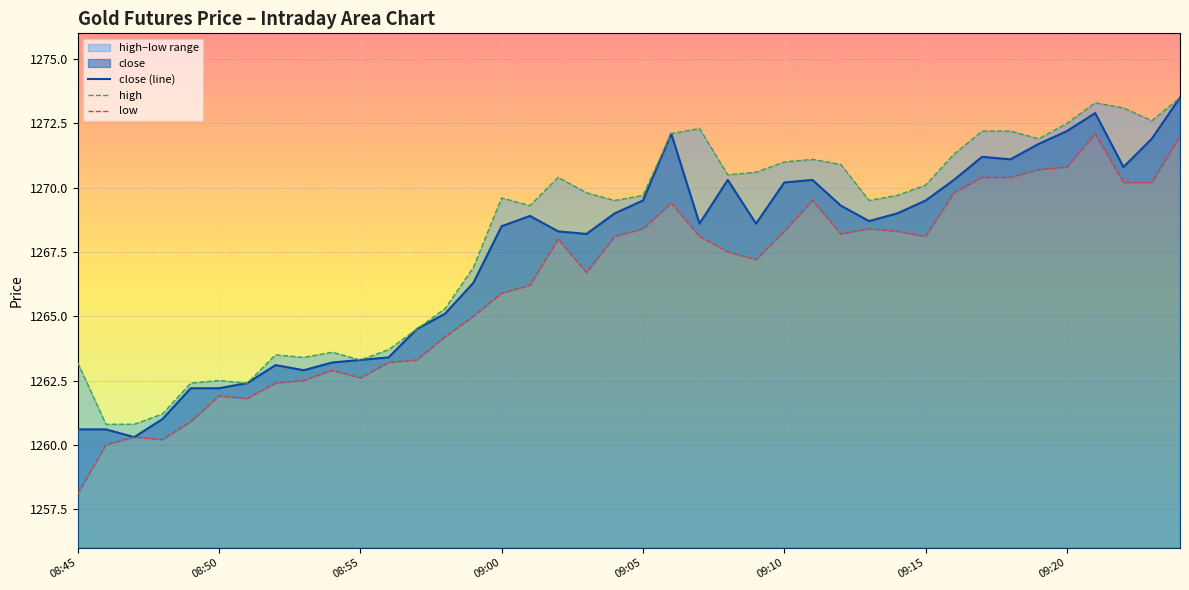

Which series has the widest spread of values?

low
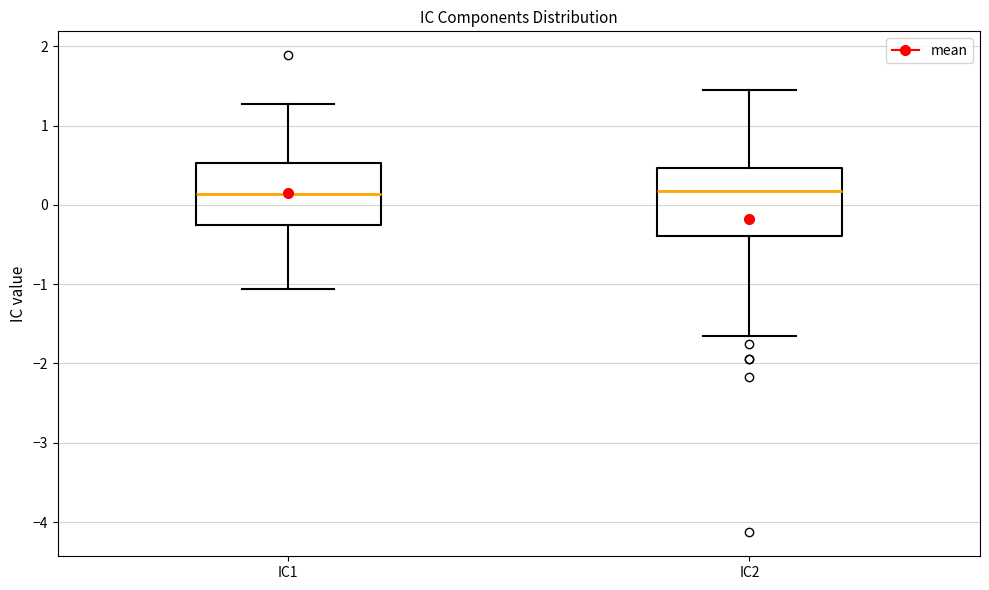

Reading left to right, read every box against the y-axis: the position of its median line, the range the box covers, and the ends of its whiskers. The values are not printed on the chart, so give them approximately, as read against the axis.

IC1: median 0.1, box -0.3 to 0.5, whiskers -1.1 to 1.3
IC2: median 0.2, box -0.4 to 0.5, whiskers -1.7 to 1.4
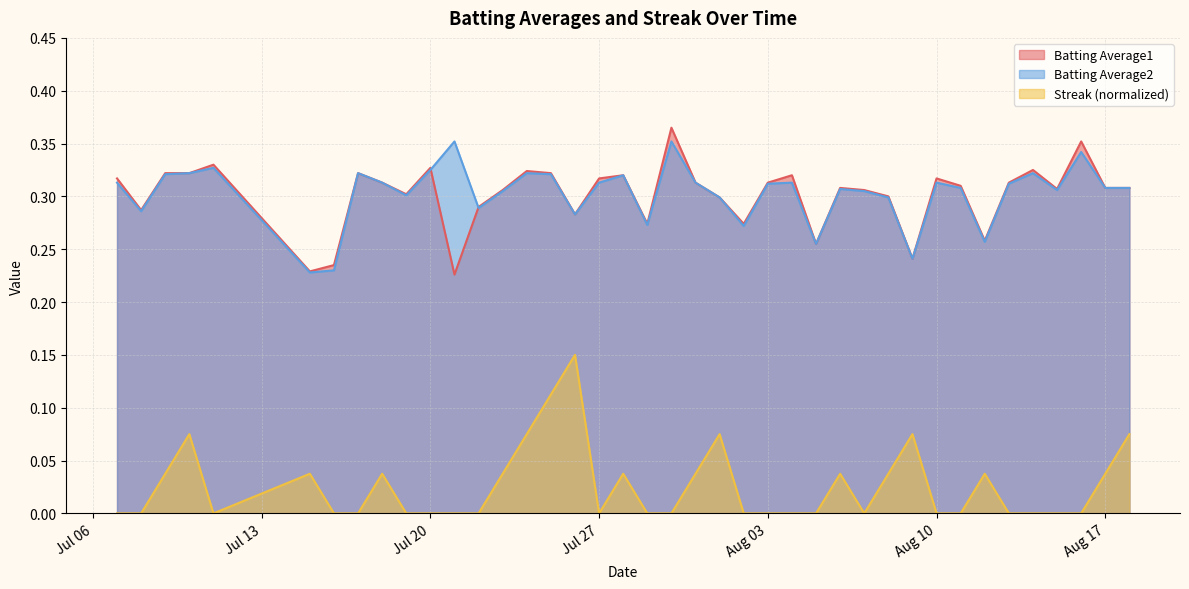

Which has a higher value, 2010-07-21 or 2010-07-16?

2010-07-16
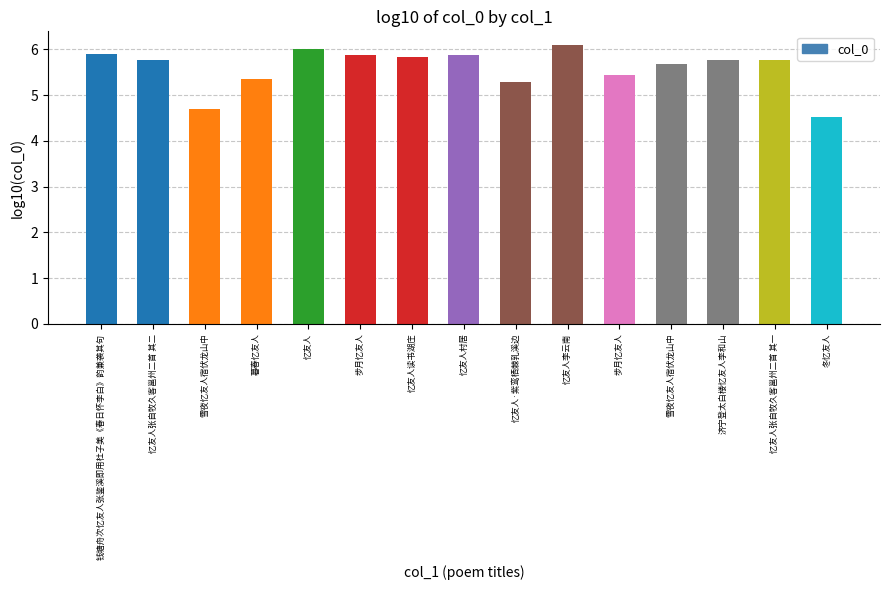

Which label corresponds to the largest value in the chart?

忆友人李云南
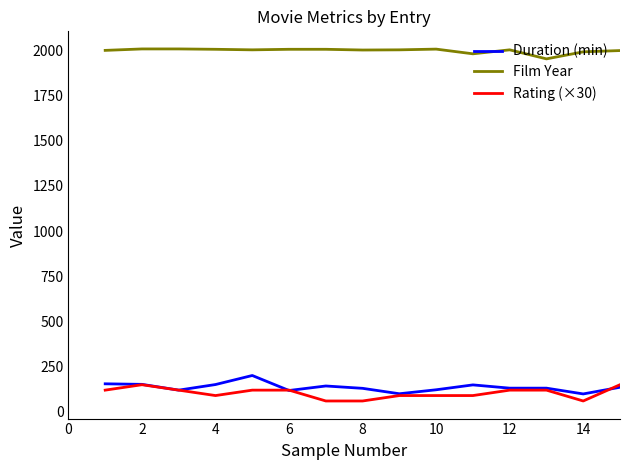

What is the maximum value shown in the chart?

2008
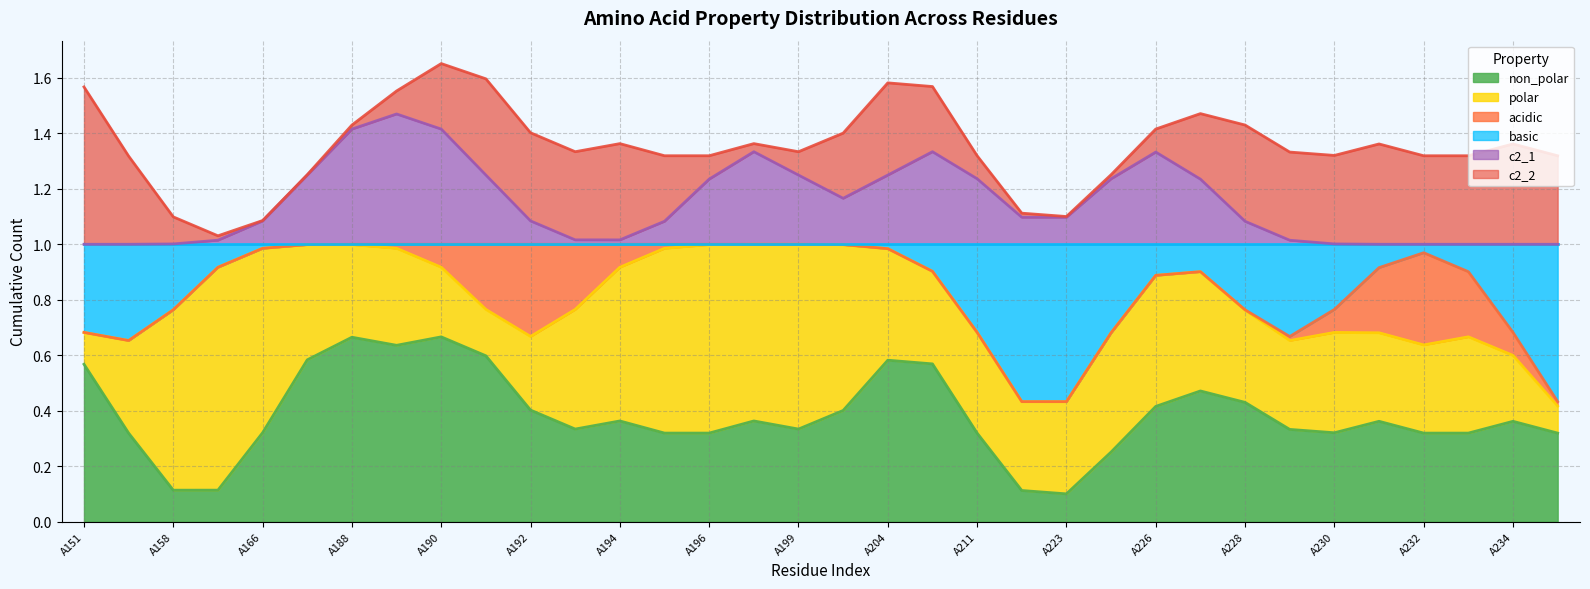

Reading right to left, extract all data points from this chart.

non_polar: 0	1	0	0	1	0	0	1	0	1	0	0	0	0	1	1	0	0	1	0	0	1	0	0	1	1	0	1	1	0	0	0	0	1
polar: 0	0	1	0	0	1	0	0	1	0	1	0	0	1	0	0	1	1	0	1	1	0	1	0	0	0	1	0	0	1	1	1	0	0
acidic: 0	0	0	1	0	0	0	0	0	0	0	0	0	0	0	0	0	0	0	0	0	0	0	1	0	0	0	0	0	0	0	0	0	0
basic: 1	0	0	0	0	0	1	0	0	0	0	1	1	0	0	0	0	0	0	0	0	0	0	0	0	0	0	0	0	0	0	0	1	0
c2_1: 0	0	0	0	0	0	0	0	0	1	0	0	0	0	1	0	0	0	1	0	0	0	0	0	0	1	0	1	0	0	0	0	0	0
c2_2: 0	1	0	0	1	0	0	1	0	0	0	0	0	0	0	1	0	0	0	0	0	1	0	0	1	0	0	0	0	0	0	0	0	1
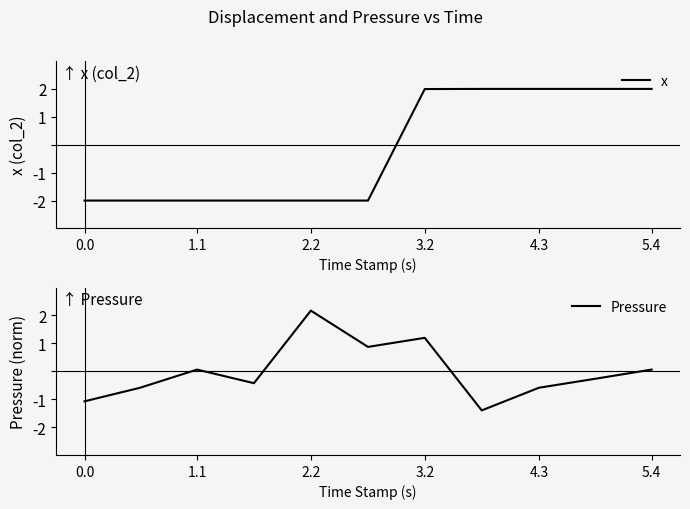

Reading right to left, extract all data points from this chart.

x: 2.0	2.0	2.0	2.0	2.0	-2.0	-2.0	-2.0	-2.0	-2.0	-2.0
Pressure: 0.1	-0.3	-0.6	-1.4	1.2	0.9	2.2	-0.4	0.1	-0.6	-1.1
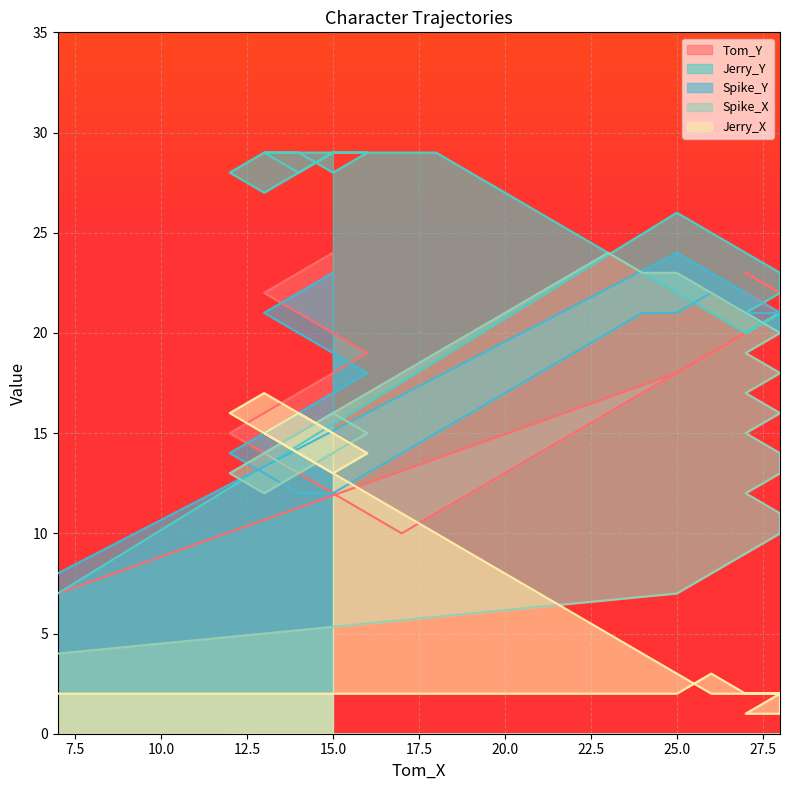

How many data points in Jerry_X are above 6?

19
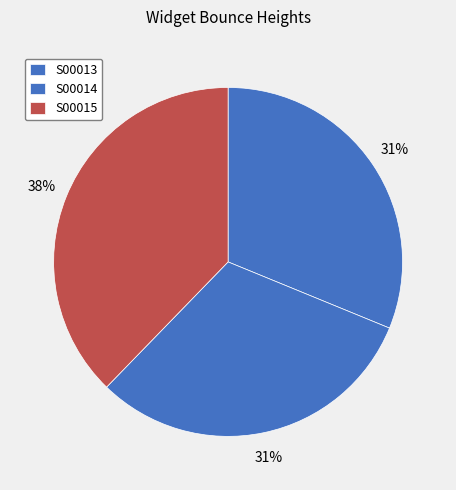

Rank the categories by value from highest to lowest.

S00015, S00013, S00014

> **Requirement**
Reproduce every record above line for line, without changing any wording, and leave out the pictures.

> **Result**
Which series has the widest spread of values?

low

Reading left to right, read every box against the y-axis: the position of its median line, the range the box covers, and the ends of its whiskers. The values are not printed on the chart, so give them approximately, as read against the axis.

IC1: median 0.1, box -0.3 to 0.5, whiskers -1.1 to 1.3
IC2: median 0.2, box -0.4 to 0.5, whiskers -1.7 to 1.4

Which has a higher value, 2010-07-21 or 2010-07-16?

2010-07-16

Which label corresponds to the largest value in the chart?

忆友人李云南

What is the maximum value shown in the chart?

2008

Reading right to left, extract all data points from this chart.

non_polar: 0	1	0	0	1	0	0	1	0	1	0	0	0	0	1	1	0	0	1	0	0	1	0	0	1	1	0	1	1	0	0	0	0	1
polar: 0	0	1	0	0	1	0	0	1	0	1	0	0	1	0	0	1	1	0	1	1	0	1	0	0	0	1	0	0	1	1	1	0	0
acidic: 0	0	0	1	0	0	0	0	0	0	0	0	0	0	0	0	0	0	0	0	0	0	0	1	0	0	0	0	0	0	0	0	0	0
basic: 1	0	0	0	0	0	1	0	0	0	0	1	1	0	0	0	0	0	0	0	0	0	0	0	0	0	0	0	0	0	0	0	1	0
c2_1: 0	0	0	0	0	0	0	0	0	1	0	0	0	0	1	0	0	0	1	0	0	0	0	0	0	1	0	1	0	0	0	0	0	0
c2_2: 0	1	0	0	1	0	0	1	0	0	0	0	0	0	0	1	0	0	0	0	0	1	0	0	1	0	0	0	0	0	0	0	0	1

Reading right to left, extract all data points from this chart.

x: 2.0	2.0	2.0	2.0	2.0	-2.0	-2.0	-2.0	-2.0	-2.0	-2.0
Pressure: 0.1	-0.3	-0.6	-1.4	1.2	0.9	2.2	-0.4	0.1	-0.6	-1.1

How many data points in Jerry_X are above 6?

19

Rank the categories by value from highest to lowest.

S00015, S00013, S00014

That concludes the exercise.